By Eric Walter, MD, MSc
Pulmonary and Critical Care Medicine, Northwest Permanente and Kaiser Sunnyside Medical Center, Portland, OR
Dr. Walter reports no financial relationships relevant to this field of study.
SYNOPSIS: There is widespread variability between hospitals in rates of ICU admission. High ICU utilization hospitals were more likely to use invasive procedures and incurred higher costs than low ICU utilization hospitals with no difference in mortality.
SOURCE: Chang DW, Shapiro MF. Association between intensive care unit utilization during hospitalization and costs, use of invasive procedures, and mortality. JAMA Intern Med 2016;176:1492-1499.
ICU services comprise 13.4% of total hospital costs and more than 4% of national health expenditures. Yet, the decision as to which patients should be cared for in the ICU largely is subjective. Chang and Shapiro used administrative data to compare ICU use across 94 hospitals in Washington state and Maryland for diabetic ketoacidosis (DKA), pulmonary embolism (PE), upper gastrointestinal bleed (UGIB), and congestive heart failure (CHF). The primary outcomes were risk-adjusted mortality, use of invasive procedures, and hospital costs. Invasive procedures were defined as use of central venous catheters for any of the diagnoses, mechanical ventilation in DKA, thrombolytics in PE, and esophagogastroduodenoscopy in UGIB. Analyses were adjusted for both patient level and hospital level factors. Logistic regression models were used to predict ICU admission rates for each hospital during hospitalizations for each diagnosis. Hospitals also were dichotomized into higher (> 50th percentile for predicted ICU utilization rate) and lower ICU utilization (50th percentile and below) groups.
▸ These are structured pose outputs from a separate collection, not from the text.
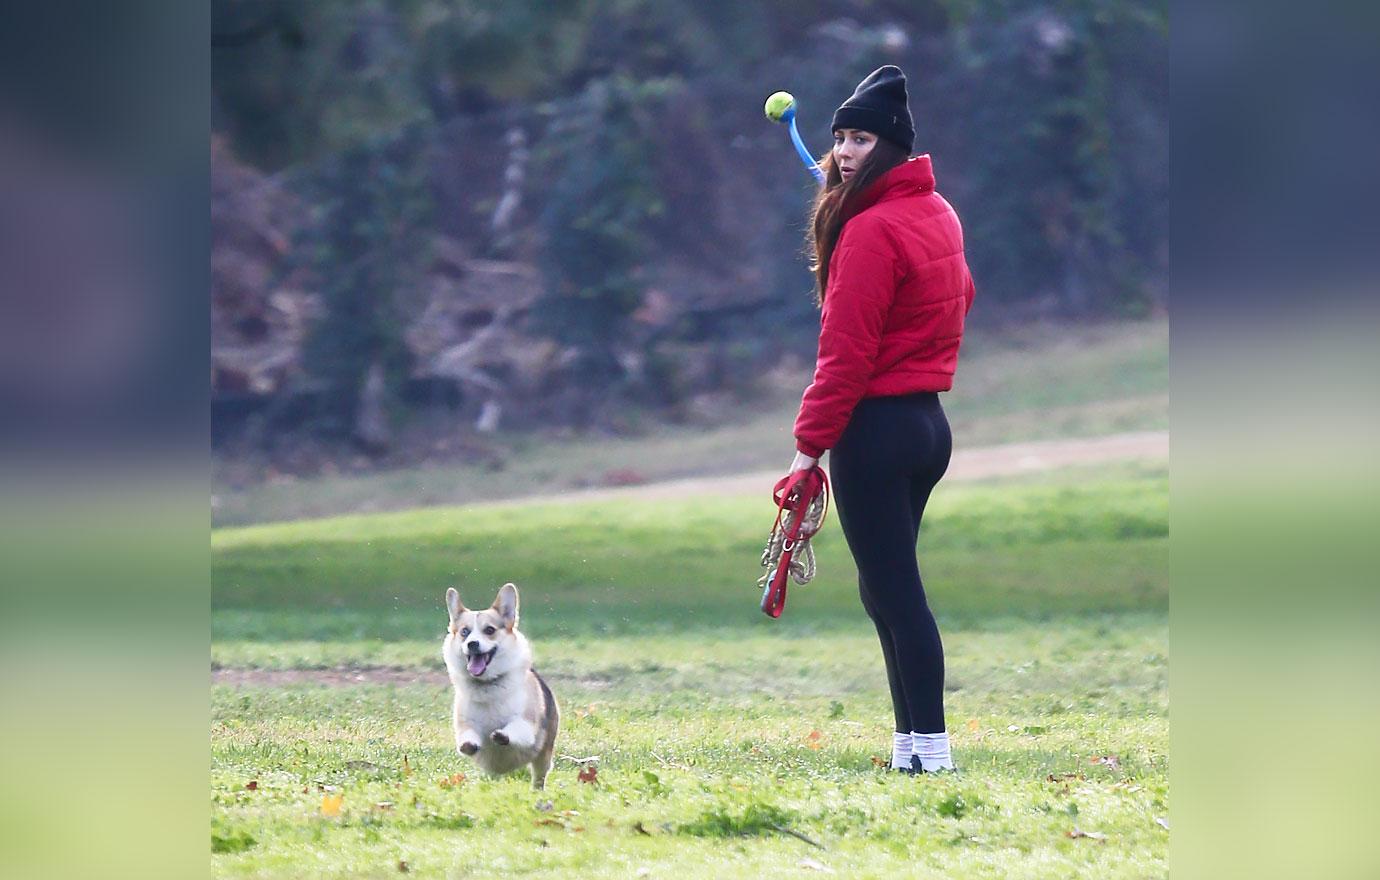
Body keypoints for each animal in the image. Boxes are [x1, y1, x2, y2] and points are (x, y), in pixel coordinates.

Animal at [436, 584, 554, 794]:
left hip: (544, 755)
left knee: (539, 775)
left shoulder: (526, 726)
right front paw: (468, 745)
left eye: (489, 630)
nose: (472, 643)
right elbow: (467, 735)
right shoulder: (465, 724)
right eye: (465, 632)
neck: (488, 685)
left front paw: (502, 735)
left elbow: (514, 729)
There was wide variability in rates of ICU admission for each diagnosis (16.3%-81.2% for DKA, 5.0%-42% for PE, 11.5%-51.2% for UGIB, and 3.9%48.8% for CHF). High ICU utilization was associated with increased use of invasive procedures in all four conditions. Increased ICU utilization was associated with higher hospital costs despite comparable lengths of stay. Severity of illness was lower among patients in high ICU utilization hospitals. Hospital mortality did not differ between hospitals with high and low ICU utilization. Correlations between ICU utilization rates for all four conditions were high.
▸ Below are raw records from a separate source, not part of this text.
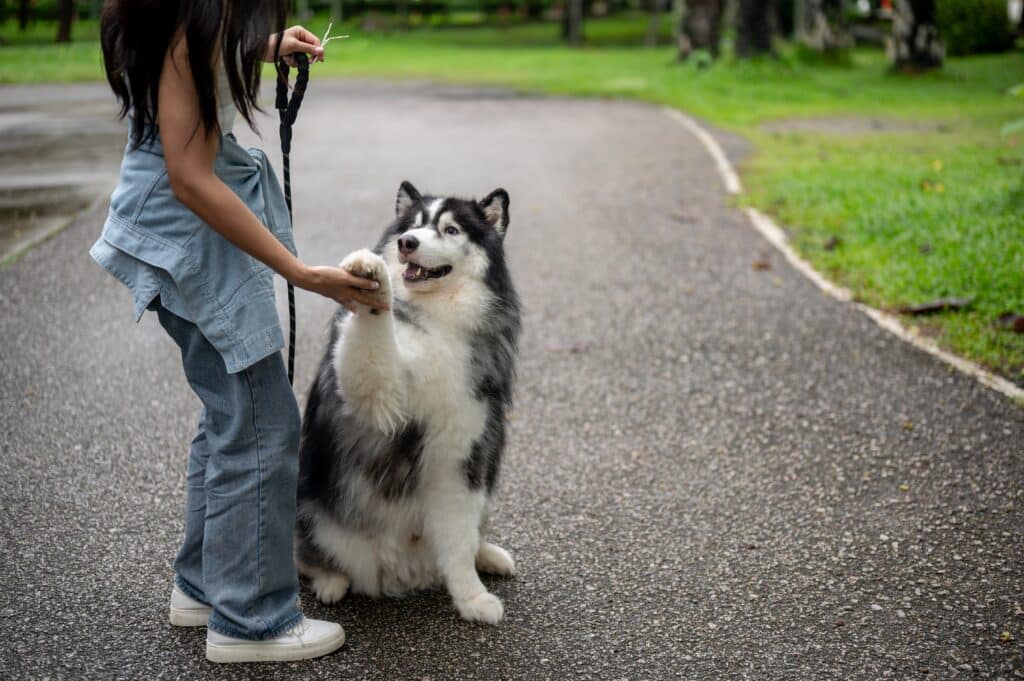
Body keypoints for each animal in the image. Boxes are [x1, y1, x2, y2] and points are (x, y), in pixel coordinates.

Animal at [294, 179, 520, 622]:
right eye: (413, 225)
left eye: (451, 230)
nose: (407, 243)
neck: (439, 322)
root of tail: (403, 570)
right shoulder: (381, 394)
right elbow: (373, 330)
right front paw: (371, 272)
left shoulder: (459, 455)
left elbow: (459, 540)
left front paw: (471, 597)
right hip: (309, 506)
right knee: (304, 556)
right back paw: (330, 580)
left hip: (483, 484)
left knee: (471, 535)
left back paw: (488, 555)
The ICU is inherently a heterogeneous unit. In the same ICU, we may admit a patient with severe hypotension next to a patient with malignant hypertension. The unit admits a patient presenting with severe bleeding, followed by a patient suffering from portal venous thrombosis. This heterogeneity may explain why so many ICU trials have produced negative results. The variability in admission rates described by Chang and Shapiro highlight another layer of ICU heterogeneity.
In many ways, these results should not be surprising. The decision to admit someone to the ICU is subjective. It will be influenced not only by the patient’s severity of illness, but also hospital size, number of ICU beds, bed availability, nurse ratios, physician comfort, reimbursement, and more. Chang and Shapiro found that institutional factors appeared to influence the decision to admit to the ICU more so than patient level factors. High ICU utilization hospitals admitted patients with all four studied conditions frequently to the ICU despite a lower severity of illness. The influence of these institutional factors may be understandable in some circumstances. In this study, smaller hospitals were higher ICU utilizers. It may make sense to admit a patient with DKA to the ICU in a smaller hospital in which floor nurses may not have the time or expertise to manage an insulin drip. However, these results also suggest that many patients may not need ICU care, as there was no difference in mortality between hospitals with high and low utilization. The decision to admit patients to the ICU may expose patients to potential harms, since invasive procedures such as central lines, thrombolytics, intubation, and EGD were used more often by high ICU utilizer hospitals.
These results present significant implications for future studies evaluating ICU outcomes and costs. There may be too much variability from hospital to hospital to compare ICU costs or outcomes directly across hospitals and regions without accounting for both institutional and patient level factors. We simply cannot compare sepsis-related organ failure assessment scores and Charlson comorbidity indices. Future studies must try to better understand the institutional factors that affect the decision to admit a patient to the ICU. At the individual level, ICU physicians and directors must critically consider the reasons why or why not staff chooses ICU level of care for a patient. With a better understanding of the factors that affect the decision to admit to the ICU, clinicians can better determine when ICU level care truly is needed.